When I was in school, we did candy sales as a fundraiser and it was very profitable and popular. (I think we got little boxes of M&Ms for $0.25 that we sold for $0.50.) But I think some schools now discourage or ban candy sales, because of nutritional concerns. If that’s not a problem, I’d recommend buying the candy yourself, perhaps from Costco, rather than working through some sort of fundraising company that’s going to take a big cut of the money raised.

And are you familiar with the DonorsChoose.org website? It might be a way to get contributions.

Well, the car wash isn’t so horrible, especially since this is Phoenix :wink: We just had one a couple of weeks ago though, so we want to space them out.

I don’t see many opportunities getting us $1000 quickly: we only have 500 students on our campus during the day! The pizza idea might work, as might Subway. The kids would love Subway. Our campus does not have a cafeteria, so the kids just get their lunch from a roach coach that pulls up at lunch time.
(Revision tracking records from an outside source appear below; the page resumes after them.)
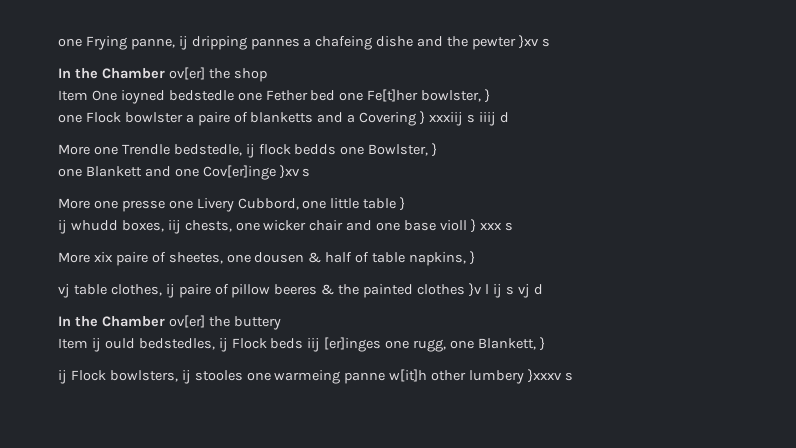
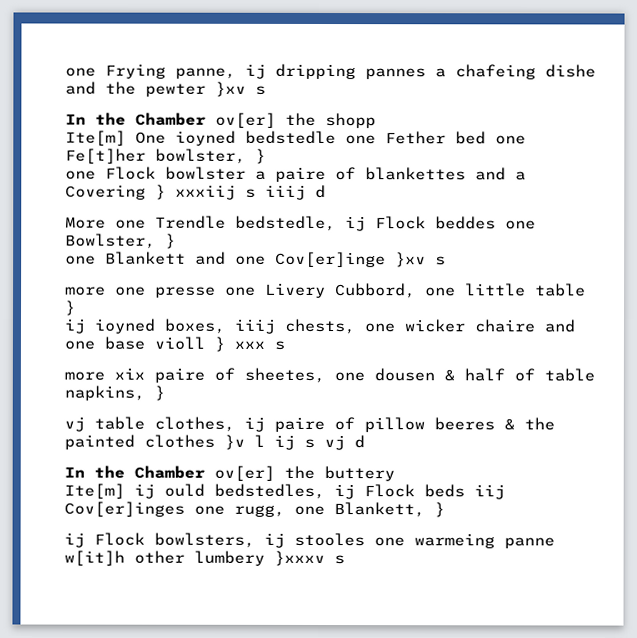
[233,68,267,82] [58,90,88,101] shop // Item -> [325,113,376,129] [65,130,126,146] shopp // Ite[m]
[250,112,314,123] blanketts -> [365,167,466,181] blankettes
[258,144,337,155] flock bedds -> [375,216,496,230] Flock beddes
[58,198,90,209] More -> [65,286,106,296] more
[70,220,181,234] whudd boxes, iij -> [94,318,276,334] ioyned boxes, iiij
[309,220,344,231] chair -> [474,319,535,333] chaire
[58,252,90,263] More -> [64,371,105,381] more
[58,338,88,349] Item -> [64,483,125,499] Ite[m]
[324,337,382,352] [er]inges -> [64,501,185,517] Cov[er]inges

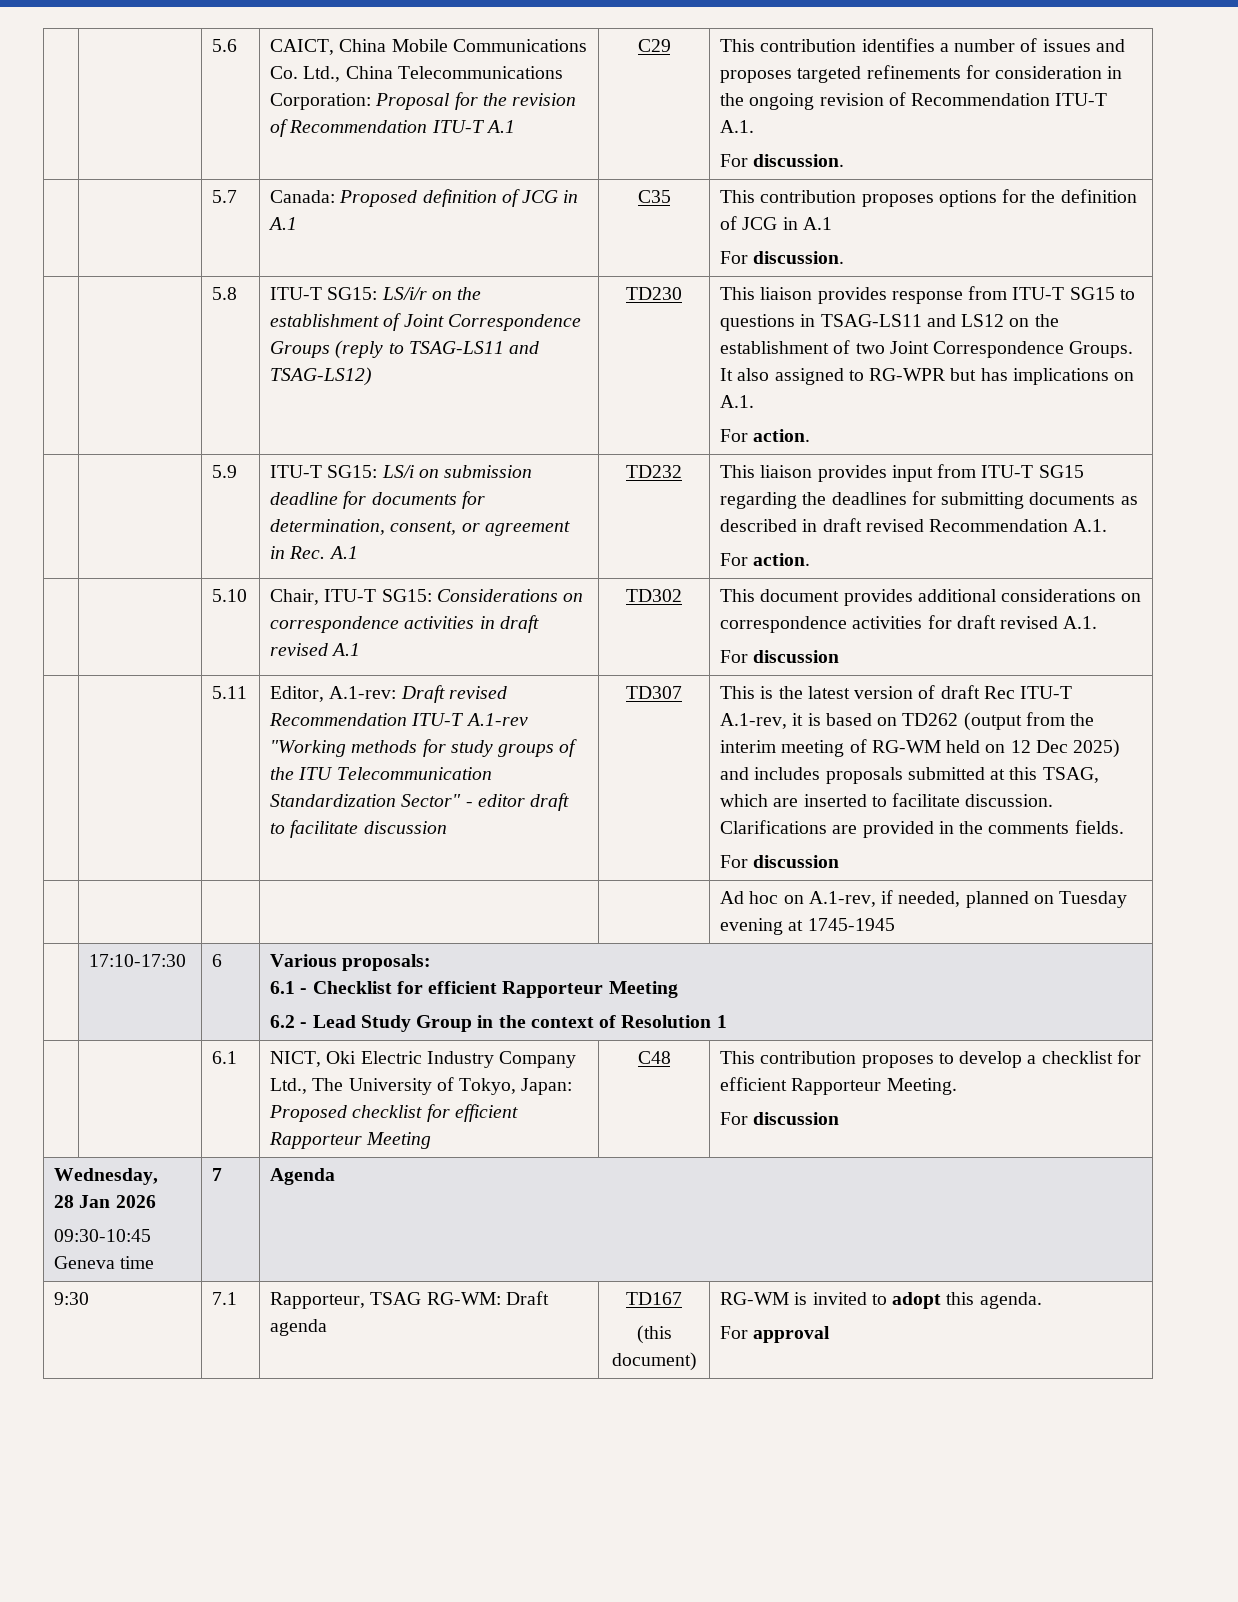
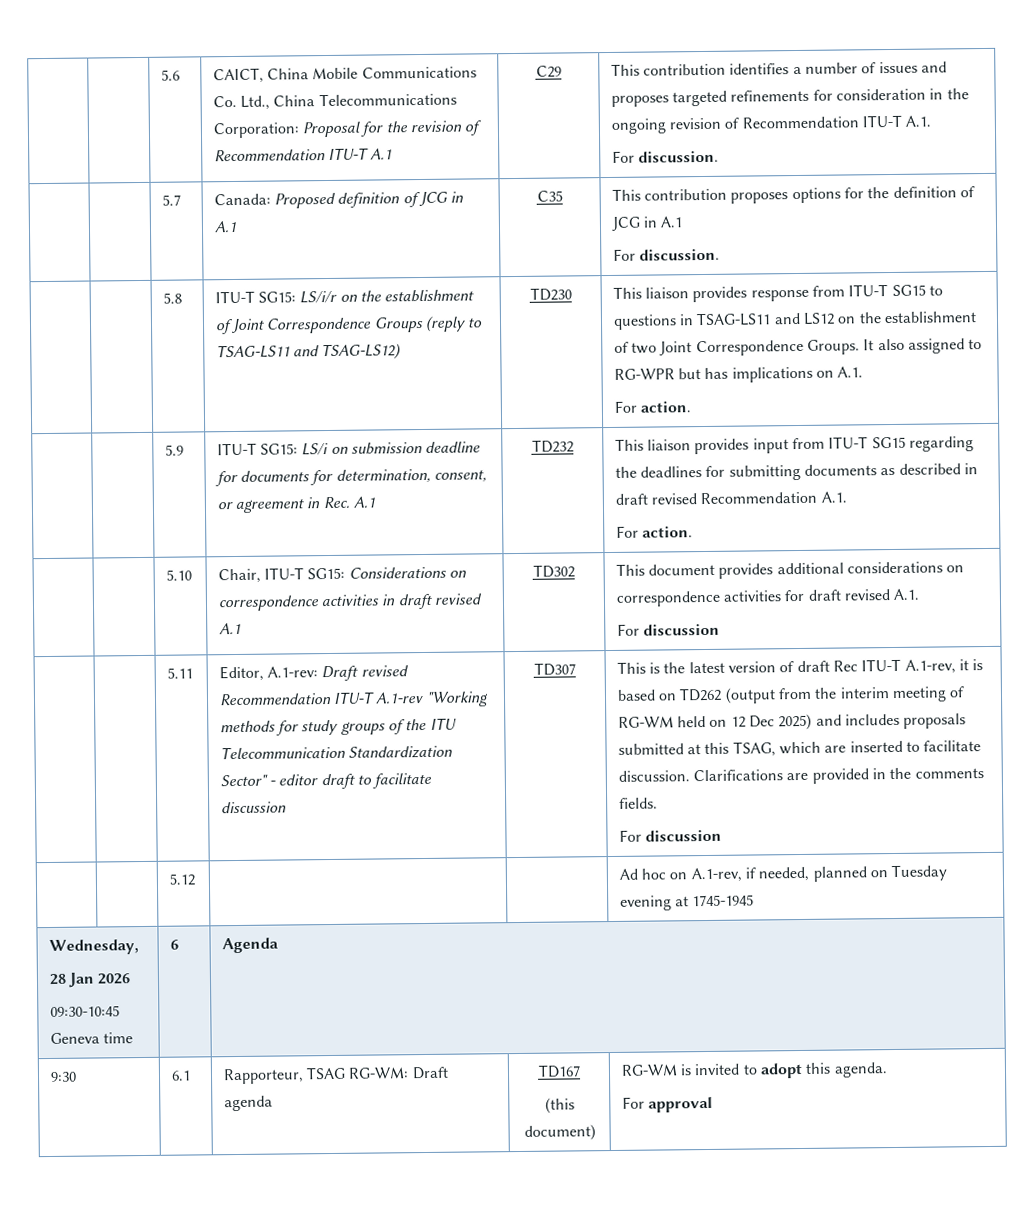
(840, 861) none -> [168,873,195,886] 5.12
[89,954,187,967] [212,954,223,967] [270,954,432,971] [270,981,678,998] [270,1015,727,1032] [212,1051,238,1064] [270,1051,577,1068] [270,1077,573,1095] [269,1104,518,1122] [269,1132,432,1149] [637,1051,671,1064] [720,1050,1141,1068] [720,1077,957,1095] [720,1112,840,1125] // | 17:10-17:30 | 6 | Various proposals: // 6.1 - Checklist for efficient Rapporteur Meeting // 6.2 - Lead Study Group in the context of Resolution 1 // | | 6.1 | NICT, Oki Electric Industry Company Ltd., The University of Tokyo, Japan: Proposed checklist for efficient Rapporteur Meeting | C48 | This contribution proposes to develop a checklist for efficient Rapporteur Meeting. // For discussion -> (755, 900) none
[212,1168,223,1181] 7 -> [169,939,179,950] 6
[212,1292,238,1305] 7.1 -> [170,1070,191,1081] 6.1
Unfortunately, we have to worry about getting robbed blind, which the roach coach does every day.

I also am going to check out the idea of doing a fundraiser night at the local McD’s, as much as I hate to support that chain.

Thanks for all of the suggestions so far!

That’s a fantastic idea. Just tell them your goal. They’ll get it for you.

How about a raffle? If you could get prizes donated ($10 gift certificates, etc) it would be very low cost to run.

It doesn’t have to be McD’s. Around here, Chick-fil-A does the same kind of thing. Do you have one of those?

Upon previewing I see that what I was gonna say has already been said.

Oh, I’m from CA, so it’s about the same here as there. The thing is that even when it’s OMG FREEZING! to everyone, it’s still about 60, which is fine weather for a car wash. That said, everyone will think it is SO cold and will give money heh.

If you can’t count on parental involvement, why not hit up local bakeries for a bake sale? In my high school, we had a local cookie place that would provide cookies at low cost to the school. In exchange, the event would advertise for them on all the flyers that they were cookies from that establishment. They did this each year and a bunch of families learned about a local business they didn’t know about, and the kids made money for their activities.

Is there any way to sell advertising at the games, such as a program or leaflet? An amazing number of local businesses contribute to high school theatre groups and music departments for inclusion in a program.

What about offering to wrap Christmas presents for a set fee or a donation? This could be done at a local mall, even at the school. I bet you could get some paper and supplies donated.

Another idea would be to work with the Drama Club or Band to host a Spaghetti Dinner or Dessert night along with a concert or a production.